There’s something about being away from what you do that helps to remind you of who you are.
Like most of us, I find the roles of my life seductive. As if what I am called by any group of folks
on any given day actually defines the substance of my life. As if
the work that I do bears weight on my value and gains me permission to be on
the planet. As if the status and
credibility I carry, by virtue of these roles or this work, in any way measures
my soul. As if. It can’t.
I know this but I am caught up in it all just the
same. And I don’t even sense it. Until I am away. And then it’s just me sitting on the dock doing
nothing much really. Not checking things
off a list or anything at all that would make anyone notice anything about me
except maybe that I come down here every evening to just sit. And for a little bit, I am uncomfortable with
this.
Yes, I think it’s good to press myself into my work. When I’ve found myself fully engaged in what
I do, sometimes in formal paid positions, sometimes as the mom of young
children, sometimes as a volunteer, sometimes in a faraway place, this is a
good space to be. Waking up each day
anticipating the difference I can make is a gift. And if there are titles or bits of status and
credibility that some (not all) of this work brings with it, then okay. I hope can carry that lightly. Because it’s not who I am.
Right?
Then who am I?
I admit that in this first stage of holidays called ‘decompression’

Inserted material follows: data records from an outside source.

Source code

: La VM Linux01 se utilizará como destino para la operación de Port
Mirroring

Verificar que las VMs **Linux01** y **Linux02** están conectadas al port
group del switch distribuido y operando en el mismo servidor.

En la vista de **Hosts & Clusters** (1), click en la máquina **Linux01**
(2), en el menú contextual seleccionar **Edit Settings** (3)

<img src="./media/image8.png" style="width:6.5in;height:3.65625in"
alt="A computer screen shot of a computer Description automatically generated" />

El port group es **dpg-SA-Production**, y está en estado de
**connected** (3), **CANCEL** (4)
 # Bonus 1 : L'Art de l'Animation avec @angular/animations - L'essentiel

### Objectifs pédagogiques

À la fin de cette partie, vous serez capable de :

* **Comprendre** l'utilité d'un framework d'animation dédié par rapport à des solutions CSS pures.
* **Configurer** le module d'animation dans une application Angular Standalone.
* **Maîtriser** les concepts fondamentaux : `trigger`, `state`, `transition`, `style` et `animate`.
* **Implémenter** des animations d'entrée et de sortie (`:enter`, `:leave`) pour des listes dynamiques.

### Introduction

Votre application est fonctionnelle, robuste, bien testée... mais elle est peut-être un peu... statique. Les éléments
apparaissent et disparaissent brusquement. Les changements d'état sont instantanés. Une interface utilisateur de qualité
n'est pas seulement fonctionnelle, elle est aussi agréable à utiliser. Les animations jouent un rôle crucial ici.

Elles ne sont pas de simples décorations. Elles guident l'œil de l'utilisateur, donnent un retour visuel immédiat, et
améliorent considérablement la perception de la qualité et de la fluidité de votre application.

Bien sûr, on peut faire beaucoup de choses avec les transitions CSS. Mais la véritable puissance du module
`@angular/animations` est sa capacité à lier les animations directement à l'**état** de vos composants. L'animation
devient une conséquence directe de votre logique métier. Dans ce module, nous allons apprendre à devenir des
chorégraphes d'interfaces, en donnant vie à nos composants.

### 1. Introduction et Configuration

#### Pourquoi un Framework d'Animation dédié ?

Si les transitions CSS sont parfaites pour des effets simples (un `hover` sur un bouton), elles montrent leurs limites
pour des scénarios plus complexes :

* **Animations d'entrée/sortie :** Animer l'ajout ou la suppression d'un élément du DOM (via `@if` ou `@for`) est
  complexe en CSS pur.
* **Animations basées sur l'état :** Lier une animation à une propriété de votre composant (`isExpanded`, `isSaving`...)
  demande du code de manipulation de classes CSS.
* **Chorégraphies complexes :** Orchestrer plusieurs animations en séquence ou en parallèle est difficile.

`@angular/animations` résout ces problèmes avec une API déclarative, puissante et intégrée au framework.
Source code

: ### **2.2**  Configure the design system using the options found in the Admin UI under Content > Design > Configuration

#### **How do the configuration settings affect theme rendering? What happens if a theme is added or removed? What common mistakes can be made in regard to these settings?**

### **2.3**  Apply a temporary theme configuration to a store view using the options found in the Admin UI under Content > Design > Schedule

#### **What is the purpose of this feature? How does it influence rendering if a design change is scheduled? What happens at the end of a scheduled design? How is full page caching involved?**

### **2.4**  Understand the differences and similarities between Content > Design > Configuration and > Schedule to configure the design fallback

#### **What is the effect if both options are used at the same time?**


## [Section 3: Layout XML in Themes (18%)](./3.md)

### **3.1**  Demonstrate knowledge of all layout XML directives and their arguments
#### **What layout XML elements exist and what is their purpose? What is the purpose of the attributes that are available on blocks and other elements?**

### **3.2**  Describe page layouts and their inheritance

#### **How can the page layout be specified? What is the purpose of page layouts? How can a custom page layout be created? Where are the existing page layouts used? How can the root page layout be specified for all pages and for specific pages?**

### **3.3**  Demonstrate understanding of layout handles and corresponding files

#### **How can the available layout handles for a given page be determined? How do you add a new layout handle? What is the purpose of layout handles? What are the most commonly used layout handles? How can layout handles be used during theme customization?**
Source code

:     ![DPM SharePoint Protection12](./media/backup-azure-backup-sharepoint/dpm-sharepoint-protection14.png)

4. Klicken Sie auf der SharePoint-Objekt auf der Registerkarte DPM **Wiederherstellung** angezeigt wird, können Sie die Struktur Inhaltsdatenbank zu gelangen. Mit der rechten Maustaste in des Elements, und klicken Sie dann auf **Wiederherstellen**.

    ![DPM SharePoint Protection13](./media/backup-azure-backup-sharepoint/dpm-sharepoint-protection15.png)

the seduction of my roles can leave me
feeling adrift. And in this particular
post-60th-birthday era of my life, with some significant changes
looming ahead, the absence of the illusion of being so very badly needed, even
just for this short time while I’m away right now, for now, is more
than just a little unnerving.
Yet ironically, it’s here by the water I come again and
again to what seems to be the deepest sense of myself. I recall the name I boil down to when
everything else is stripped away and there’s nothing I’m expected to do in this
moment of being. The presence of a
Father in the absence of my striving reminds me that beyond all good and true names
I might be called, the one that can’t ever change or be taken away or be
forgotten .... is Daughter.
I wrap myself around and tight to this sense of me. I experience in ways unexplainable His
wrapping tight around me. And we sit to
watch the setting sun together. Because
nothing in this moment is about what I do. It’s not. It’s about who I am.
And actually, more than that, it’s about Who He is.